As homes get “smarter” and fill up with more connected devices, one startup is betting on gesture control as a natural way to manage a true Internet of Things.
Reemo is a Minneapolis-based startup developing a wrist-worn watch and software platform for developers to integrate gesture controls into connected devices and applications. This month the company announced the alpha release of the Reemo Watch, currently in its fifth prototyping iteration, along with the Reemo API and SDK, which include interface libraries in JavaScript, Objective-C and Java.
According to Reemo CEO Al Baker, the idea for the gesture-based technology came about in 2012 as a way to help his cofounder’s father, who had recently suffered multiple strokes, experience a better quality of life. In late 2014, Reemo’s parent company Playtabase was one of the 10 home automation companies selected to participate in the inaugural Microsoft Ventures Seattle Accelerator, which Reemo CTO Ahmed Daoud said helped refine Reemo’s API and developer kit.
According to Daoud, input from the small developer community around the platform as well as the market shift toward wearables and IoT have greatly influenced which features, capabilities and use cases the Reemo team has focused on.
“We’ve developed Reemo from scratch,” he said. “We started designing, prototyping and developing, and built every single design layout and line of code in-house to create this tightly integrated platform experience for consumers of Reemo the product and Reemo the development platform.”
Reemo is shipping to developers with out-of-the-box integrations for Icontrol OpenHome, Logitech Harmony, Nest, SmartThings, and other connected home and IoT systems. Support for the AllJoyn IoT framework and platforms from AT&T, Honeywell and Intel is coming in 2016.
The Reemo platform comes with seven pre-programmed gestures, which users can modify the sensitivity of on top of programming their own shortcut gestures. As Daoud explained, for developers, the gestures act as buttons to map functionality to any device or endpoint, unifying the connected home experience in a more natural way.
“As the IoT community grows and as more and more devices are connected, the processing overhead to be able to control all these devices is not going to scale well,” said Daoud. “It’ll be cumbersome for users to find real value in their life from all these connected devices if they have to spend so much time logging into an app and scrolling through a list of devices to control one. If we’re able to bring true effortless control through gesture—I see, therefore I can—you see something, point at it and control it, then we’re really making people’s lives easier and allowing the mainstream IoT movement to gain more traction.”
The Reemo team is also experimenting with other input types such as taps and shakes with the Reemo Watch to control a device, as the team works to ultimately release an open-source middleware layer to accompany the API. Daoud said the team plans to post a Git repository for code contributions and more hands-on developer input sometime in the next year.

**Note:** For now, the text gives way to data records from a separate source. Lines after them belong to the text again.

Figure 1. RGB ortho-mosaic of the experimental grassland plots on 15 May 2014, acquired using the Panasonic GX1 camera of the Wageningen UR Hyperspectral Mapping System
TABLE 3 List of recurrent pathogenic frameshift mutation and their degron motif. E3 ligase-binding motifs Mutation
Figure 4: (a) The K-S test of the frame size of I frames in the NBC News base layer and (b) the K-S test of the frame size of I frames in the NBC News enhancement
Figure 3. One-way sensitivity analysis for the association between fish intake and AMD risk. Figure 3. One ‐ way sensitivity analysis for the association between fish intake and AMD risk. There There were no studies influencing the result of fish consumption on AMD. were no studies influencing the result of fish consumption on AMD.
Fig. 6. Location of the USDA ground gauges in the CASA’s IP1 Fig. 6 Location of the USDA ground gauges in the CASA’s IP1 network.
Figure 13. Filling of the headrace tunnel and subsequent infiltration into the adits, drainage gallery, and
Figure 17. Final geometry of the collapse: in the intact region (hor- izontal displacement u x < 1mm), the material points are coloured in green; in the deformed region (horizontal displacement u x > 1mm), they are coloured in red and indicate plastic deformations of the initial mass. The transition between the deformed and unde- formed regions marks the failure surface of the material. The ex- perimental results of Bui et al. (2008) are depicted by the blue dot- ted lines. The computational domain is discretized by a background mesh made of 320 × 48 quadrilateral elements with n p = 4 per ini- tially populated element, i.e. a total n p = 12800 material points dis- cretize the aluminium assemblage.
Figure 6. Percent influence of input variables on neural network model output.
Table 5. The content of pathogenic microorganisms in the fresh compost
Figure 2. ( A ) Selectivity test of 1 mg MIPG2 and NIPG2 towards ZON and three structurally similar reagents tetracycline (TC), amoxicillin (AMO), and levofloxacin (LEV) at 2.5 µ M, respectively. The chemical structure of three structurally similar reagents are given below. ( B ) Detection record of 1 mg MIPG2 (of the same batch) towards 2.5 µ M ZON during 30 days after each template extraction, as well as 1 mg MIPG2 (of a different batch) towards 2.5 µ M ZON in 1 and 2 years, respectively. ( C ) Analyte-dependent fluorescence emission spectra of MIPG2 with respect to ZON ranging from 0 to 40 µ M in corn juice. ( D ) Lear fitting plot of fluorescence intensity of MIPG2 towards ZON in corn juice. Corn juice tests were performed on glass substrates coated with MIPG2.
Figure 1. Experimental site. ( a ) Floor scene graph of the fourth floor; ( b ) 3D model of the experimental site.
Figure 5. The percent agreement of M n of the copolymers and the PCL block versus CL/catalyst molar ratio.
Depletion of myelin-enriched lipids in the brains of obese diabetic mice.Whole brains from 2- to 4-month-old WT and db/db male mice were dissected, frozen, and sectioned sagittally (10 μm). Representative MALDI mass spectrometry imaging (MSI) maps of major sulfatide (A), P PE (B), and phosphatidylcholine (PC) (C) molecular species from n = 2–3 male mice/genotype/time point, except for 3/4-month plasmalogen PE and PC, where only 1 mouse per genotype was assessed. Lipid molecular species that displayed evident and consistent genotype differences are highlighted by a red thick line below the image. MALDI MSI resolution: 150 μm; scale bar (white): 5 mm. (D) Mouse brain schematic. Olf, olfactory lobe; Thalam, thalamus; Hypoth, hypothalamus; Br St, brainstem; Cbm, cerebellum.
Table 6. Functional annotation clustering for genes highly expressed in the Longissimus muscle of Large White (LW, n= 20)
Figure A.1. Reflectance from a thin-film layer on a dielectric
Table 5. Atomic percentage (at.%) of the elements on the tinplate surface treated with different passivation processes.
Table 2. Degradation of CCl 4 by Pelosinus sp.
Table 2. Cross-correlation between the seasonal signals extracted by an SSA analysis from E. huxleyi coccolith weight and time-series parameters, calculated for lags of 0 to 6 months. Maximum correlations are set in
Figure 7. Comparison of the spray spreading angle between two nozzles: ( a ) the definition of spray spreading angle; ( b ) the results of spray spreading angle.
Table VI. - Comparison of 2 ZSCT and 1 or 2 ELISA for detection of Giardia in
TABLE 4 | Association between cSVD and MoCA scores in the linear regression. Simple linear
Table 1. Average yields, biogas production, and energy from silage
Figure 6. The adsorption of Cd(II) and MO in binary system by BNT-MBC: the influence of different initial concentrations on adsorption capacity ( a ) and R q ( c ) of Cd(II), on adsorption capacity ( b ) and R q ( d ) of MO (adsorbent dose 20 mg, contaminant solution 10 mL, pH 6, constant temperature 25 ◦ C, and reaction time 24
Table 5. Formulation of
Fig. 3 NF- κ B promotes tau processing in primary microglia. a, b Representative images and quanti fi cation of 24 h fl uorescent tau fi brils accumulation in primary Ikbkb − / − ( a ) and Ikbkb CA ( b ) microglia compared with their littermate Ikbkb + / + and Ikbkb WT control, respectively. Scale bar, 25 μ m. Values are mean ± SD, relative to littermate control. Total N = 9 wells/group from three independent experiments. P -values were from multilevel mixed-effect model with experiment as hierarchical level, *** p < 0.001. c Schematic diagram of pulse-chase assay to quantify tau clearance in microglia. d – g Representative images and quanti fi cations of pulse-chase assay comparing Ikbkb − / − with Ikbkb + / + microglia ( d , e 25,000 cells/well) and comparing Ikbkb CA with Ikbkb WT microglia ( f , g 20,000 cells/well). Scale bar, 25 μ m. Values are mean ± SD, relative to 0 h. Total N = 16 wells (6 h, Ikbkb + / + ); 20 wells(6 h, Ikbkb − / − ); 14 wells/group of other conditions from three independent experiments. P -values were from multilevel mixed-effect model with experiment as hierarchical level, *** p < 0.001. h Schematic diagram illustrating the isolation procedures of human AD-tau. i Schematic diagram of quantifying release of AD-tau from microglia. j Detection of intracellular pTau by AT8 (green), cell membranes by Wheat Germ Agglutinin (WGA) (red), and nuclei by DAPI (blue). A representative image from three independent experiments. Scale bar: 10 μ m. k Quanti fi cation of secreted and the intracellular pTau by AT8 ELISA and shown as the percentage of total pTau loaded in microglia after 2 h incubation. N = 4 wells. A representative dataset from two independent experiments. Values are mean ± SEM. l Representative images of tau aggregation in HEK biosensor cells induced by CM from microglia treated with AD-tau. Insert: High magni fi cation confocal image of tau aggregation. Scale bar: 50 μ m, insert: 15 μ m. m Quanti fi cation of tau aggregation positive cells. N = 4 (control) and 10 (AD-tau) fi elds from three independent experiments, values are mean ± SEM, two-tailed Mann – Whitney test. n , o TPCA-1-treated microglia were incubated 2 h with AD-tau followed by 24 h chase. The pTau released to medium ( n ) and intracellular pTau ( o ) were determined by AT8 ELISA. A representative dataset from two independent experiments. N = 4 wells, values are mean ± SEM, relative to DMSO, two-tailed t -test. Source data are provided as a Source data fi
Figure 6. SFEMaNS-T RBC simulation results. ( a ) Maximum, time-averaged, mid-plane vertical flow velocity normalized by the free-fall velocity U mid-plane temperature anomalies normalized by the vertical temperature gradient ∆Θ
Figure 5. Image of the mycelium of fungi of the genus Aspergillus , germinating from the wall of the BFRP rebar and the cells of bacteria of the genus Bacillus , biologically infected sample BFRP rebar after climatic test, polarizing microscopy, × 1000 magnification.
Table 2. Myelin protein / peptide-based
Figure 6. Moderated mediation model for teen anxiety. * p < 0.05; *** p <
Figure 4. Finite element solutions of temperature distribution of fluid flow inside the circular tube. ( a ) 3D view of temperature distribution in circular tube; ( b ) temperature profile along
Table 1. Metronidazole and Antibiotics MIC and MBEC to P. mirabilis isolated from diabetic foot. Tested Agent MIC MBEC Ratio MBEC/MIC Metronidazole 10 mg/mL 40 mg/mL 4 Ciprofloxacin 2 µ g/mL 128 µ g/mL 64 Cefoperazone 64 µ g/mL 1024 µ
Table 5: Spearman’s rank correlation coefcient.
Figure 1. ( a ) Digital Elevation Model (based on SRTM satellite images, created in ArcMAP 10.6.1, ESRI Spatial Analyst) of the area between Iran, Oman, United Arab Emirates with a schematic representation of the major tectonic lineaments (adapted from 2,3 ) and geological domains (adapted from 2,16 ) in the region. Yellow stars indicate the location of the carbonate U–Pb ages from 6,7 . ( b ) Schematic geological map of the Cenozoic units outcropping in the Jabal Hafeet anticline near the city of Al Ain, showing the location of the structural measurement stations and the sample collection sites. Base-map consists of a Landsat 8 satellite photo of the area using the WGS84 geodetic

As for extending Reemo’s gesture control technology to other wearables and wearable platforms, he said Reemo’s reference design allows hardware makers to repackage the motions and gestures onto their own devices. But plans for a Reemo app on Apple Watch or Android Wear are still speculative. He said the company is also working to add fitness tracking capabilities to Reemo.
“The nice thing we can bring to developers is one device incorporating fitness tracking as well as IoT integrations for more flexibility and creativity in development,” said Daoud. “You have a much larger palette to paint your IoT or home automation scenarios. You bring a device into your home to make Reemo-compatible and have it respond to your gestures, your fitness levels or to the number of steps you’ve taken—all of these things can integrate into one.”